Estratto:
· · ·

La rivincita del rettile vegetale

 

Questo che pubblico oggi è il post che ho scritto per il Carnevale della Biodiversità 2011. Spero vi piaccia. Il tema di quest’anno era “Biodiversità e adattamenti; la lotta costante per il cibo e per lo spazio“. Grazie a Lisa per l’invito e a Marco per la pazienza!


 

 

 

 

 

Sono stato a lungo indeciso sull’argomento di questo post (grazie Lisa!). Ho vagato con la mente dalle “exaptations” di gouldiana concezione applicate all’assorbimento di metalli pesanti al “barcoding” delle specie vegetali, ma mi sembravano idee astratte e artificiali nate da campus del nuovo mondo e da laboratori metropolitani, e invece a me serviva un’idea “terra terra”, nel senso etimologico e buono del termine, e non filosofica o “troppo molecolare”. Alla fine, l’ “illuminazione” è arrivata, come sempre, dall’esperienza vissuta. Ho ripescato le foto delle mie camminate e l’idea, latente, era là (Foto 1-3). La lotta costante per il cibo e lo spazio era sotto i miei occhi ma, temporaneamente distratto dal panino con la frittata nello zaino, non me n’ero accorto. Qualche mese fa, a Serra di Crispo sul Massiccio del Pollino, alzando lo sguardo, avevo detto al mio amico di viaggio che la scena mi sembrava quella di un assedio di faggi alle ultime roccaforti di pino. In realtà, non era un pino qualunque, ma il simbolo del Parco Nazionale del Pollino: il pino loricato. Gli alberi ergevano come fantasmi pallidi e corazzati, corazzati come coccodrilli (loricati entrambi!), dai lenti movimenti (anche le foreste si muovono!) come le tartarughe, testimoni di un passato remoto. Ma basta con la pseudo-poesia e torniamo alla xerofila scienza.

· · ·

Elenco dei record:

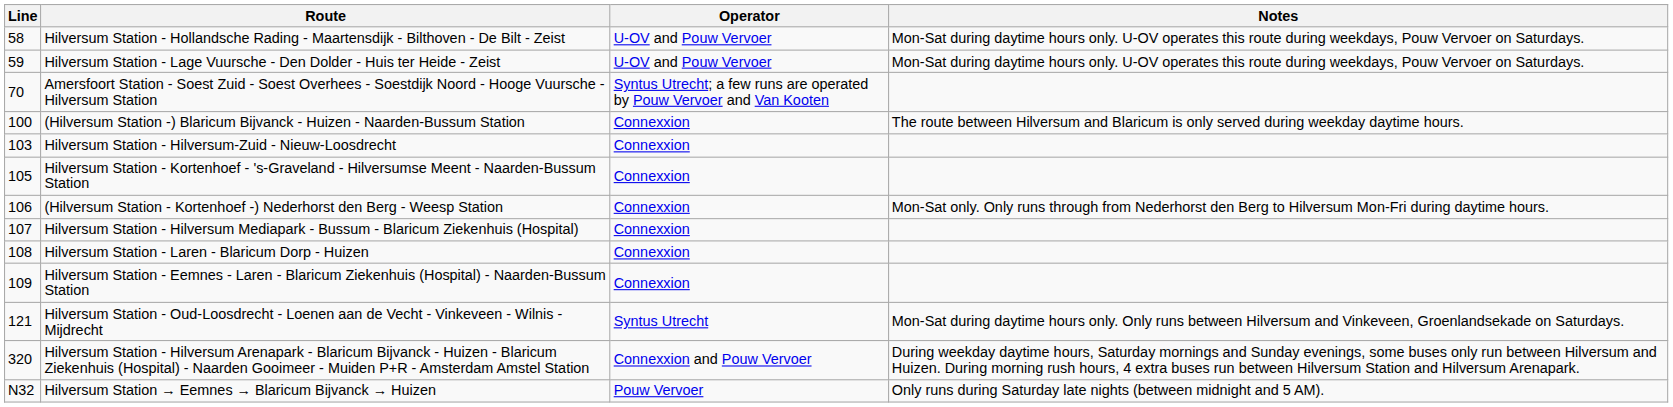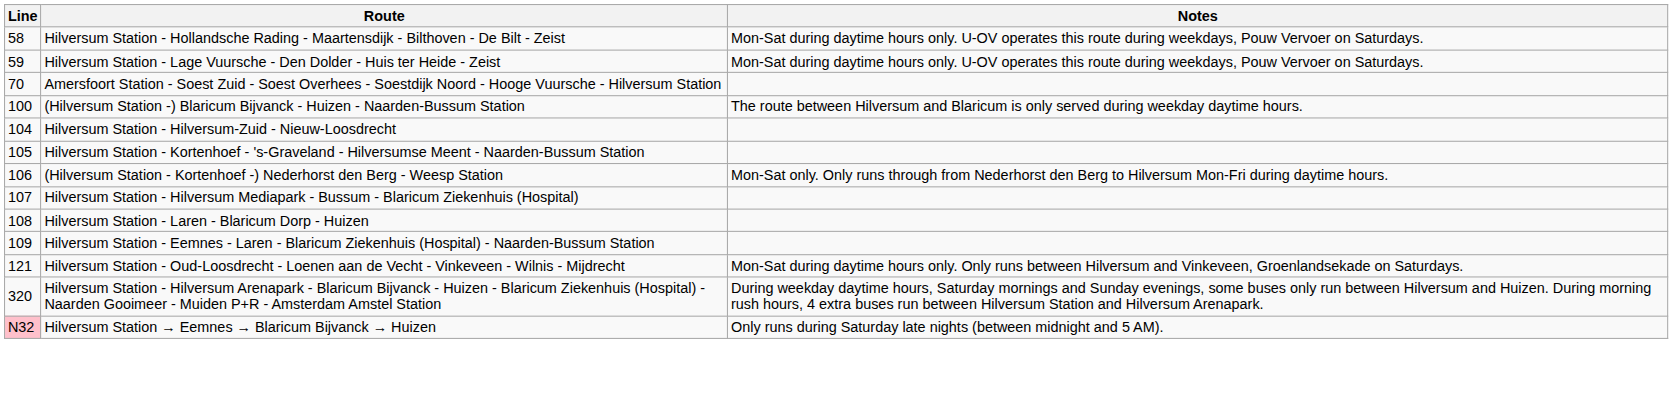- column: Operator | U-OV and Pouw Vervoer | U-OV and Pouw Vervoer | Syntus Utrecht; a few runs are operated by Pouw Vervoer and Van Kooten | Connexxion | Connexxion | Connexxion | Connexxion | Connexxion | Connexxion | Connexxion | Syntus Utrecht | Connexxion and Pouw Vervoer | Pouw Vervoer
Hilversum Station - Hilversum-Zuid - Nieuw-Loosdrecht | Line: 103 -> 104
Hilversum Station → Eemnes → Blaricum Bijvanck → Huizen | Line: no background -> pink background
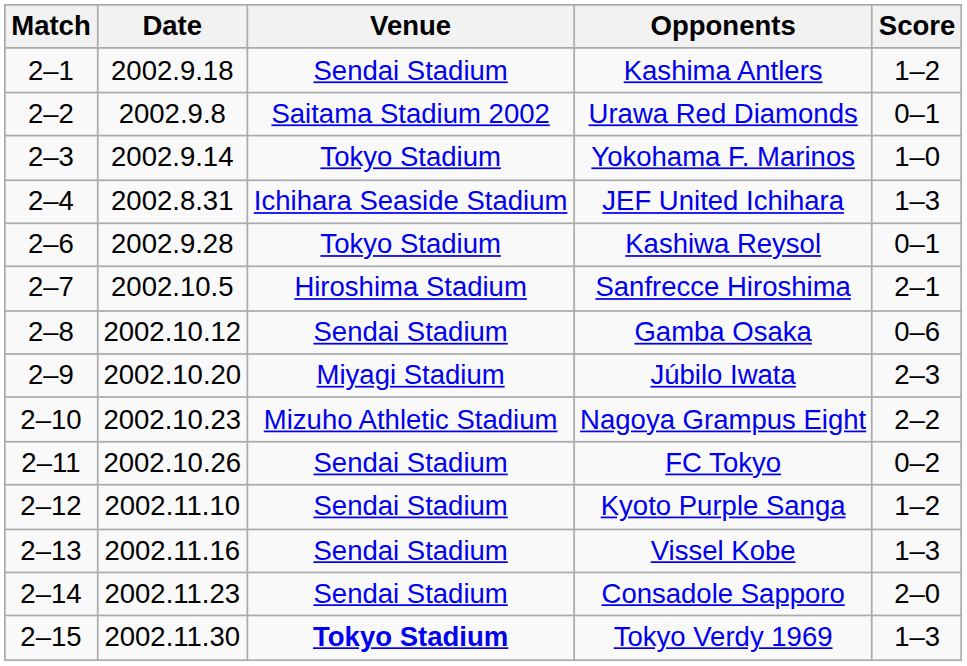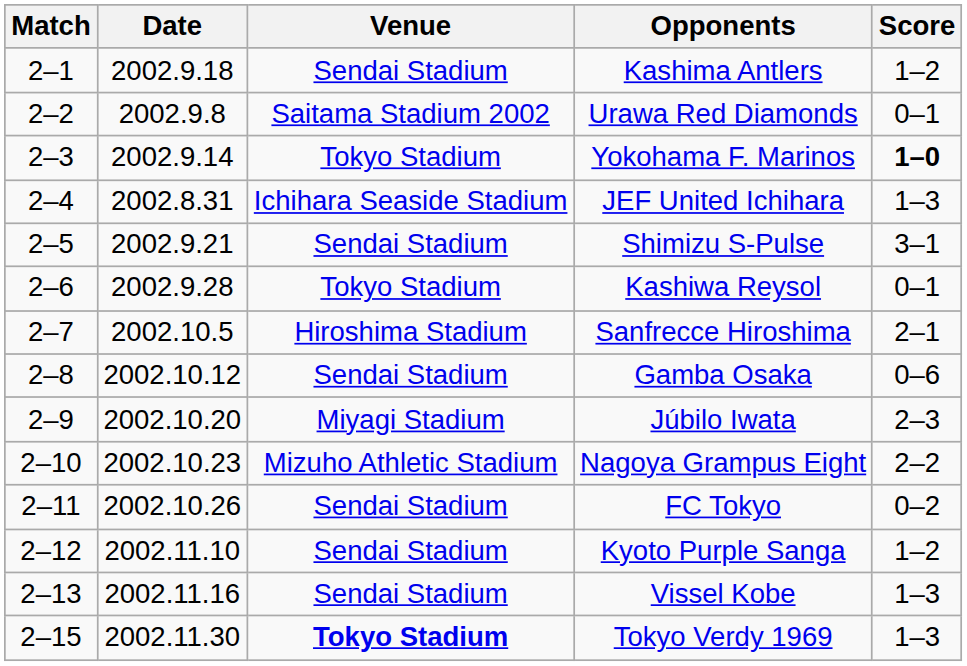Yokohama F. Marinos | Score: normal -> bold
+ row: 2–5 | 2002.9.21 | Sendai Stadium | Shimizu S-Pulse | 3–1
- row: 2–14 | 2002.11.23 | Sendai Stadium | Consadole Sapporo | 2–0
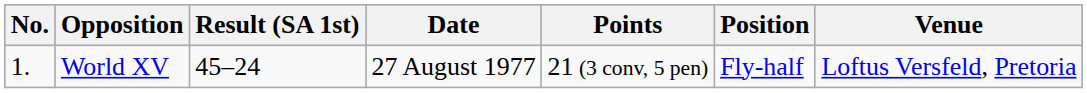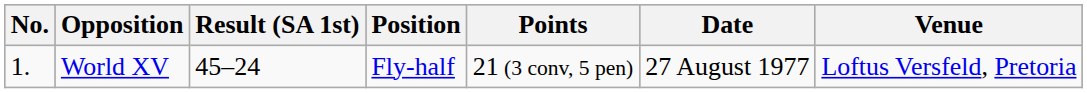columns swapped: Position <-> Date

· · ·

Consegna: Traduci in inglese questa frase del brano sul pino loricato: «Alla fine, l’ “illuminazione” è arrivata, come sempre, dall’esperienza vissuta.»

Risposta: In the end, the “illumination” came, as always, from lived experience.